Supporting governmental hospitals and isolation sites
MSF’s established presence since 2008 in various areas in Lebanon helped build a solid bond with public hospitals and different medical actors who are today fighting the COVID-19 pandemic. On top of adapting activities in hospitals and hospital services we run, we’ve been in contact with several governmental hospitals to support them with logistic services and medical supplies, and increase their medical capacities through training staff members.
In Zahle, central Bekaa, MSF also supported the Elias Hraoui Governmental hospital by setting up a COVID-19 emergency room in the outdoor area of the premises. It will be used for pre-triage and triage of adult patients, and includes a waiting area and an area for testing.
We are preparing our teams to receive cases in our facilities too, in response to the emerging needs of the Lebanese population as well as the Syrian and Palestinian refugees or anyone else in the Valley.Amaury Gregoire, MSF head of mission in Lebanon
In Saida, South Lebanon, MSF helped restore some biomedical equipment in Saida Governmental Hospital and supported, on technical and logistics levels, Al-Hamshari hospital, the central Palestinian Red Crescent Society hospital in Lebanon. In both facilities, MSF conducted training sessions for staff on infection prevention and control (IPC) measures.
MSF deployed a medical team to UNRWA’s Siblin training centre, which will be turned into an isolation site. MSF will support in the management of the facility, with a 24/7 presence of its staff on site, to ensure monitoring of patients and timely referrals of complicated cases. Our team also trained UNRWA staff on infection prevention and control and biosafety and will support them to maintain the standards they have been trained on.
All of these activities, in coordination with national and local health authorities, are essential to free treatment capacity for the ones who need it the most, to reduce mortality and to prevent further infections.
Building community engagement and awareness
Our teams have also been engaging with local and refugee communities by conducting a series of intensive health awareness sessions about COVID-19. The activities target patients as well as vulnerable communities living in different areas in Lebanon in the North (Tripoli and Akkar), the south (Ain al Helweh camp), southern Beirut (Shatila and Burj el Barajneh camps) as well as the Bekaa region.
Since early March, MSF teams have reached tens of thousands of households in those areas, either directly, or through volunteers and other local actors within the communities.

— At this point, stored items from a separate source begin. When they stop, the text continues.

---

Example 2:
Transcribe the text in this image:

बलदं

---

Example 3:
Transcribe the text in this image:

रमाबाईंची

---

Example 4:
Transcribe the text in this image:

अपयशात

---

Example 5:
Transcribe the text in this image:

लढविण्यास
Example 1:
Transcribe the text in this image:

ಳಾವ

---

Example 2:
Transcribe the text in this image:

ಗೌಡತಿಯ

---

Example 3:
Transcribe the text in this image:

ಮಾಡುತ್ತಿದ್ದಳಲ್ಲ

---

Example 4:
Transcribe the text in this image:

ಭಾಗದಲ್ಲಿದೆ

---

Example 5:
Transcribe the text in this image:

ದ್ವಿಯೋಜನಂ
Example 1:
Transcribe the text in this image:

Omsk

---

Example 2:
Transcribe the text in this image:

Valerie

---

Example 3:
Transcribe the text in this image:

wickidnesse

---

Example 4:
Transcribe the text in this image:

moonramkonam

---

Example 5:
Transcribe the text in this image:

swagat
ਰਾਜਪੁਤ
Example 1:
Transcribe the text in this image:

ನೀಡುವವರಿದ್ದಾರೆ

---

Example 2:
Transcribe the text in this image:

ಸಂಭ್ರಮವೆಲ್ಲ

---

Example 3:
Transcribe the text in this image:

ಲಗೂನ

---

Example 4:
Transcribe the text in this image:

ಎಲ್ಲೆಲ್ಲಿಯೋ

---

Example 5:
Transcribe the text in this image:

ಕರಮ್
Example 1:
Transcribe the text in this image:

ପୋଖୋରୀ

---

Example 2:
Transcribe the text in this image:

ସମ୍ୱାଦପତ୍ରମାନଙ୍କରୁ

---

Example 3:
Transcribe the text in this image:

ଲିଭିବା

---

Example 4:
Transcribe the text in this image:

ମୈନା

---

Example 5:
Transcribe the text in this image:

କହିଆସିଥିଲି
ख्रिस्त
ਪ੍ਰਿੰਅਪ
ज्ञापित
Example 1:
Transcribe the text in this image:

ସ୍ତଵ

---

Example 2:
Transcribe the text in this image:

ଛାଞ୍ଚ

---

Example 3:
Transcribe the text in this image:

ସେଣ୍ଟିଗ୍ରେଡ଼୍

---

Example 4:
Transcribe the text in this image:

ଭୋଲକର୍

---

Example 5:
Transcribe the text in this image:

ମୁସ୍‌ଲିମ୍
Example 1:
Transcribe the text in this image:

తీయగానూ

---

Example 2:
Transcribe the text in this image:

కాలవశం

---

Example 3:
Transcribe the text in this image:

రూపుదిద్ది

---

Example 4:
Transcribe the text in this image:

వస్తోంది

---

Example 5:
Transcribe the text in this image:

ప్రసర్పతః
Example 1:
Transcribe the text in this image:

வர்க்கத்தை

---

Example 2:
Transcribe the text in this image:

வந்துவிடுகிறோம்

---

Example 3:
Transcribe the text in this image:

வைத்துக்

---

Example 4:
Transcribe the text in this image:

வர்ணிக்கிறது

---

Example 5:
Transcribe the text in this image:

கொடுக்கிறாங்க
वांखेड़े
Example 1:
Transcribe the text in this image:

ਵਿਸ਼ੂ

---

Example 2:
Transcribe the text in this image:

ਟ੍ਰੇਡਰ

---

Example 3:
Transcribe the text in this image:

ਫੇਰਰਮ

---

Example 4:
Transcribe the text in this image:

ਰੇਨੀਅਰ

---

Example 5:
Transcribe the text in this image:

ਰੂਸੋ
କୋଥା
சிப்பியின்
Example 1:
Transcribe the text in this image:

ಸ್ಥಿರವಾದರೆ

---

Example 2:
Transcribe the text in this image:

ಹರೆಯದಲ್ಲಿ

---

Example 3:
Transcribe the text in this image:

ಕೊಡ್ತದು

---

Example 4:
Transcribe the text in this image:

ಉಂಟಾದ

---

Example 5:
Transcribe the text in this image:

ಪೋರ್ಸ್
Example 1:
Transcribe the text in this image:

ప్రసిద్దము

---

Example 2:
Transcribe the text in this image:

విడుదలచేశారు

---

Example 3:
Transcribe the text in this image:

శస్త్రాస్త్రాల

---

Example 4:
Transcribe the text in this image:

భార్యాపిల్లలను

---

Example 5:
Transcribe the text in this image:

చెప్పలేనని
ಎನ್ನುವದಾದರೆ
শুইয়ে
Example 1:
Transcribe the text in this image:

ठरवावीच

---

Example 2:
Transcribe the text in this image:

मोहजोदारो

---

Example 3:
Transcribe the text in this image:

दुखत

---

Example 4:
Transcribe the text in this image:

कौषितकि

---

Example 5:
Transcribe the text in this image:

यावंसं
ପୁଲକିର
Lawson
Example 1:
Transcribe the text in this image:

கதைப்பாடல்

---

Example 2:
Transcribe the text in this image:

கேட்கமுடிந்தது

MSF team also supported an awareness campaign run by local volunteers. We distributed soap bars and water tanks for people to protect themselves by washing their hands.

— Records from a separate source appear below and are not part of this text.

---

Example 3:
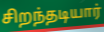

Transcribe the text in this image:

சிறந்தடியார்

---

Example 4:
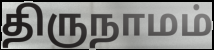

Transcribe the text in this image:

திருநாமம்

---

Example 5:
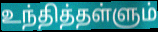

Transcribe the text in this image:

உந்தித்தள்ளும்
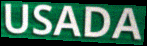
USADA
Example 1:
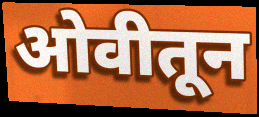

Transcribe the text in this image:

ओवीतून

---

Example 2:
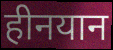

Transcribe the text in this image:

हीनयान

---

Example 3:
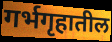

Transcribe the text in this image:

गर्भगृहातील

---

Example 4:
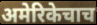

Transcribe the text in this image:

अमेरिकेचाच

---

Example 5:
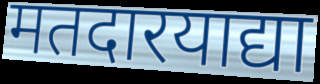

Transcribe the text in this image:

मतदारयाद्या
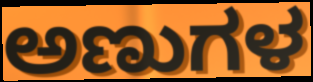
ಅಣುಗಳ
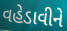
વહેડાવીને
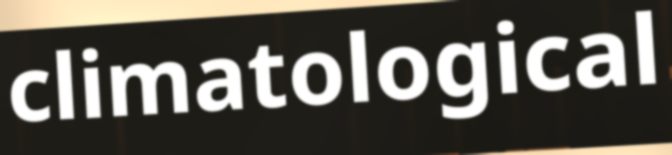
climatological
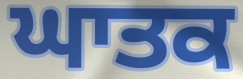
ਘਾਤਕ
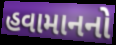
હવામાનનો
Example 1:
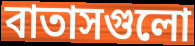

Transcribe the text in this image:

বাতাসগুলো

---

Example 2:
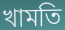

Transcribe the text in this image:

খামতি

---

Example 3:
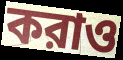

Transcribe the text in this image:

করাও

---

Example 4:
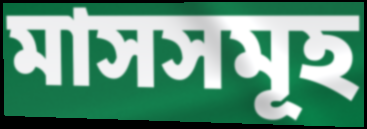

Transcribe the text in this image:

মাসসমূহ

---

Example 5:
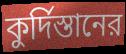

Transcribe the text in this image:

কুর্দিস্তানের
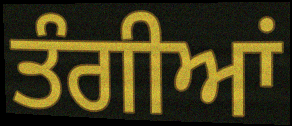
ਤੰਗੀਆਂ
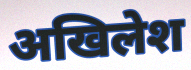
अखिलेश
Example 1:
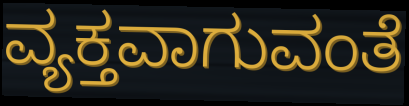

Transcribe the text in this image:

ವ್ಯಕ್ತವಾಗುವಂತೆ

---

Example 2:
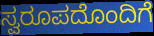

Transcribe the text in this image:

ಸ್ವರೂಪದೊಂದಿಗೆ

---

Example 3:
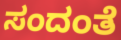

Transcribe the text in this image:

ಸಂದಂತೆ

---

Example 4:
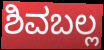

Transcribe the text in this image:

ಶಿವಬಲ್ಲ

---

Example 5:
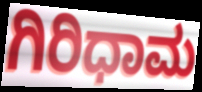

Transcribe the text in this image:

ಗಿರಿಧಾಮ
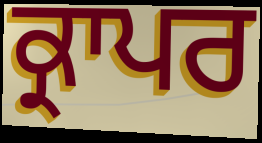
ਕ੍ਰਾਪਰ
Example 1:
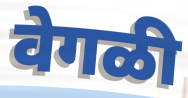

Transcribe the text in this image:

वेगळी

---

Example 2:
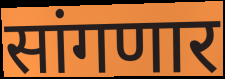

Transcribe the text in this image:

सांगणार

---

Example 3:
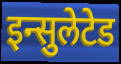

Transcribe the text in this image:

इन्सुलेटेड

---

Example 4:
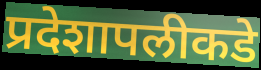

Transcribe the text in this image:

प्रदेशापलीकडे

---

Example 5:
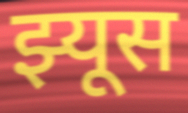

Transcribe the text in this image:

झ्यूस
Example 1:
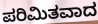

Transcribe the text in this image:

ಪರಿಮಿತವಾದ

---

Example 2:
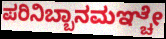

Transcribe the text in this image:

ಪರಿನಿಬ್ಬಾನಮಞ್ಚೇ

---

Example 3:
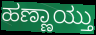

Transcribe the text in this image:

ಹಣ್ಣಾಯ್ತು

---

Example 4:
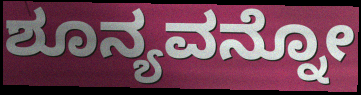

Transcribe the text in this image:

ಶೂನ್ಯವನ್ನೋ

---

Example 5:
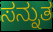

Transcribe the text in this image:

ಸನ್ನುತ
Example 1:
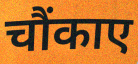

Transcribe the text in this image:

चौंकाए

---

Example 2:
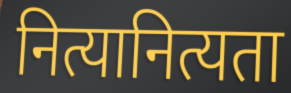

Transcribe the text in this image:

नित्यानित्यता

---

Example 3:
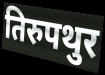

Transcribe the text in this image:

तिरुपथुर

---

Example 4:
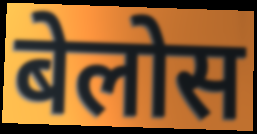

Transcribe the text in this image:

बेलोस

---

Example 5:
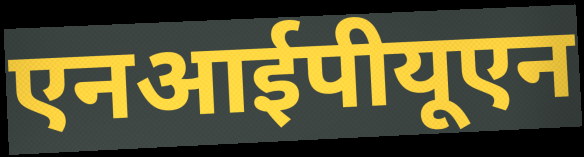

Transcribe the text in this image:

एनआईपीयूएन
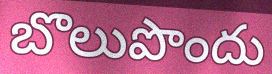
బొలుపొందు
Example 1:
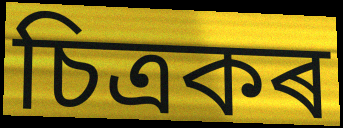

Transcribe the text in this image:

চিত্ৰকৰ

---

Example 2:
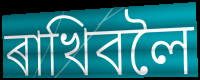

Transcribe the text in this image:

ৰাখিবলৈ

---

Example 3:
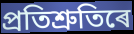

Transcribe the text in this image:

প্ৰতিশ্ৰুতিৰে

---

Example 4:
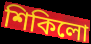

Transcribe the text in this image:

শিকিলো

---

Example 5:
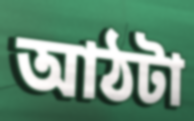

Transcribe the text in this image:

আঠটা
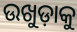
ଉଖୁଡ଼ାକୁ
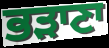
ਭੜਾਣਾ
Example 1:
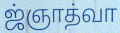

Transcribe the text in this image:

ஜ்ஞாத்வா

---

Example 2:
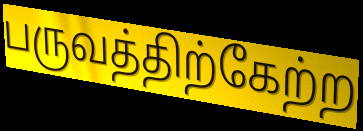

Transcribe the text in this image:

பருவத்திற்கேற்ற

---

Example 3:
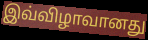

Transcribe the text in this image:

இவ்விழாவானது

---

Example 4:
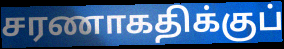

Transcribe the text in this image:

சரணாகதிக்குப்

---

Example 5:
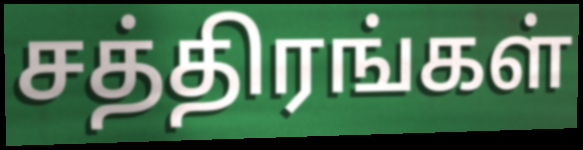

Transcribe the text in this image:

சத்திரங்கள்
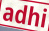
adhi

In Dora, a northern suburb of Beirut, MSF has created a medical helpline in partnership with a local organisation called Anti-Racism Movement, in order to provide medical support and assistance to the migrant communities and especially women domestic workers during the lockdown. The phone consultations cover urgent and acute medical conditions, counselling and mental health support, and orientation and referral to other health services if needed.
Around the world, most of the COVID-19 patients do not need hospitalisation, which makes an intervention in communities a vital element of the response to decrease the pressure on hospitals. This can be accomplished by raising awareness on the disease and implementing precautionary measures.
By expanding our activities to respond to the COVID-19 outbreak and lending a hand to healthcare providers in the country, MSF reinforces our long commitment to provide medical aid to the people in Lebanon.
Médecins Sans Frontières (MSF) began working in Lebanon in 1976 in response to the civil war, sending medical teams to the south of the country and Beirut. This was MSF’s first mission in a warzone.
Today, MSF is providing free medical care in various locations in Lebanon.